Unless you’re already sitting on a mountain of cash, you’ll find that when using a 7-10% annual return it’s pretty difficult to find yourself becoming a billionaire and if that’s your goal in life then maybe you ought to take outsized risks involving more speculative risk/return scenarios than the blue chip stocks & the broader market indexes provide. But, if your goal is a respectable nest-egg that leads to a comfortable retirement, I think it’s entirely possible to achieve a an acceptable using realistic earning/savings power and annualized market return projections.

This all sounds pretty boring doesn’t it? That’s the point. The stock market is a tortoise’s race, not the hare’s. It’s entirely possible to get rich, slowly, owning a well diversified basket of assets such as the SPY. This isn’t what the guys and gals in those commercials want you to hear, but it’s true. In a non-apocalyptic scenario, it’s difficult to imagine a future where the major U.S. indexes aren’t producing wealth for shareholders. And frankly put, if the world goes to hell in a hand basket, it won’t matter much whether you chose to invest in stocks, bonds, golden bars, bitcoin, and the like, so what’s the the use of financially planning for that sort of future in the first place?

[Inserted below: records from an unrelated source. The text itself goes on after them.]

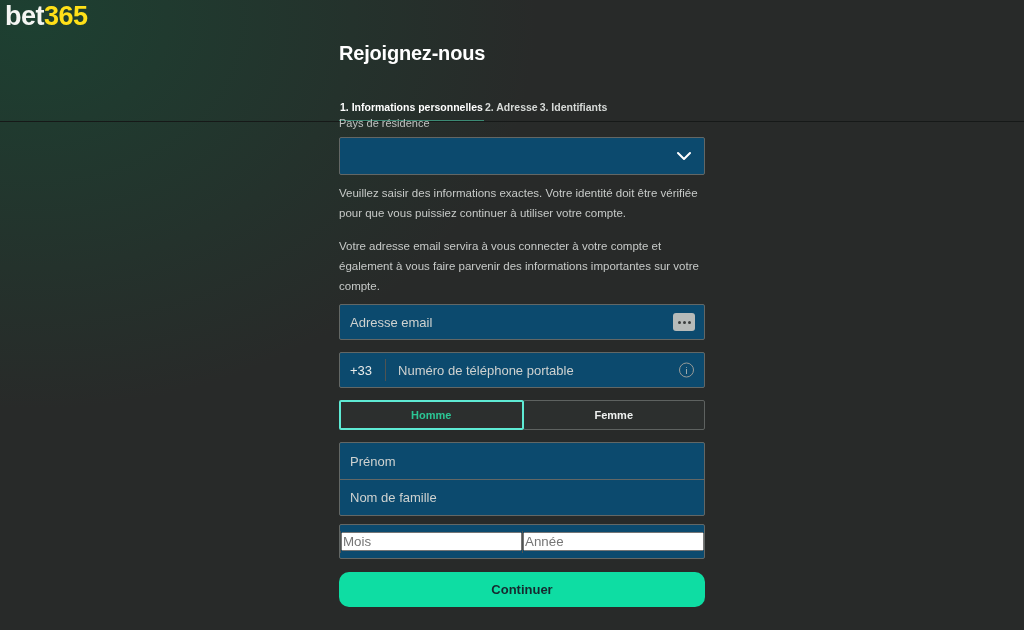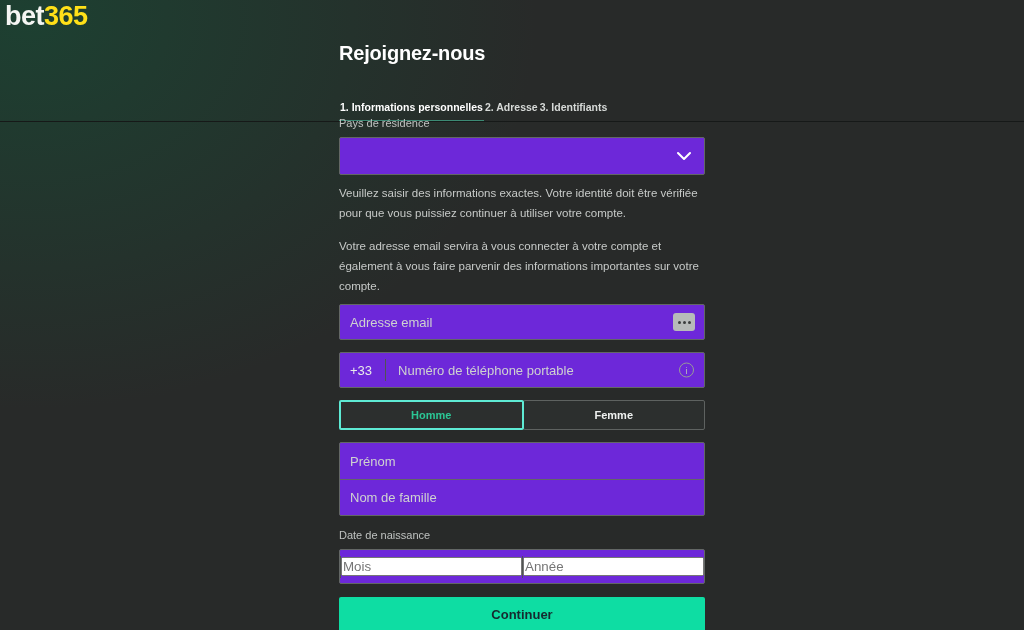"Adresse email" .box { background: #6d28d9 -> #0c4a6e }
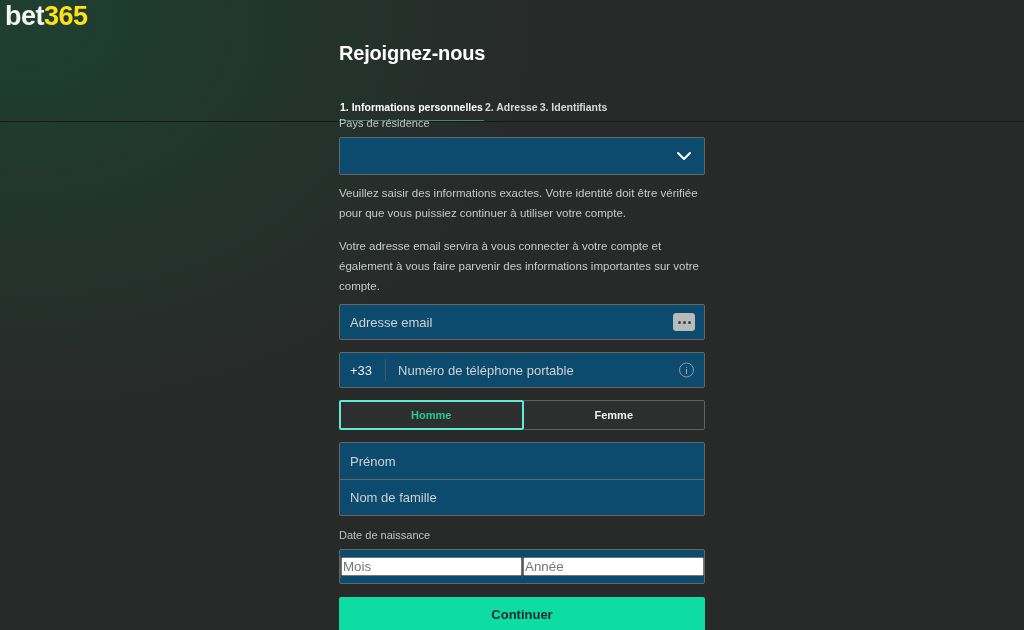"Date de naissance" div.field-label { html: <div>Date de naissance</div> -> none }
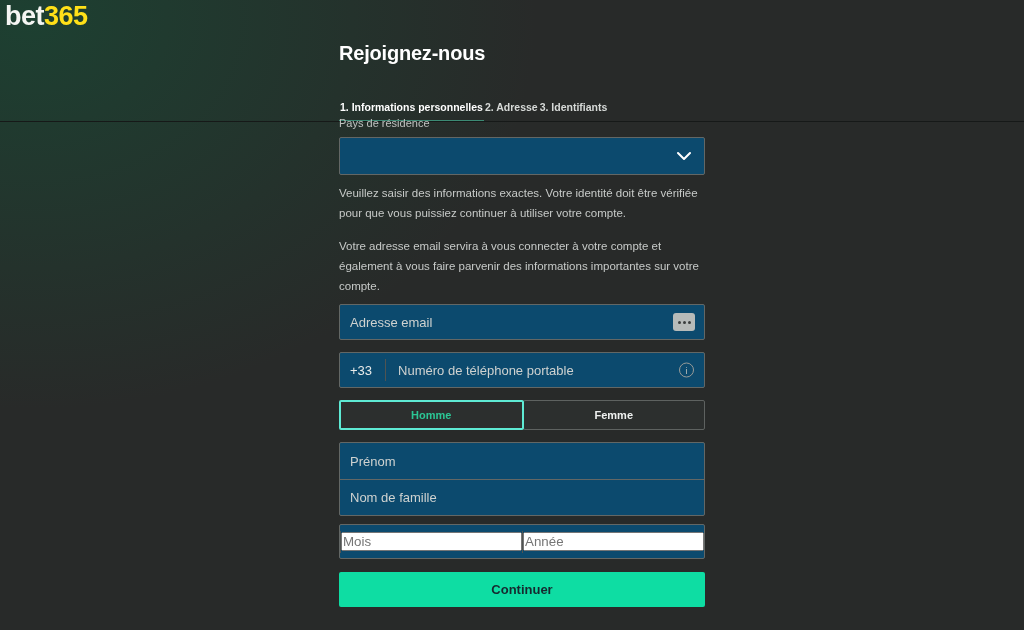"Continuer" .submit-btn { border-radius: 2px -> 10px }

Obviously you can make investing as sophisticated as you like. This article didn’t even touch on basic value investing principles, which can also help investors stay out of trouble with regard to speculation and the gambling within the markets. I was planning on covering that here but I’ve already pushed past 2,000 words and I’m sure your attention span is wearing thin. That’s alright, I’m never opposed to putting together a series. Up next I’ll cover basic fundamental analysis, but until then, enjoy the resources provided in this piece and remember that over the long-term, the market has been a wonderful vehicle for wealth creation for patient investors…contrary to what any snake oil salesmen might lead you to believe.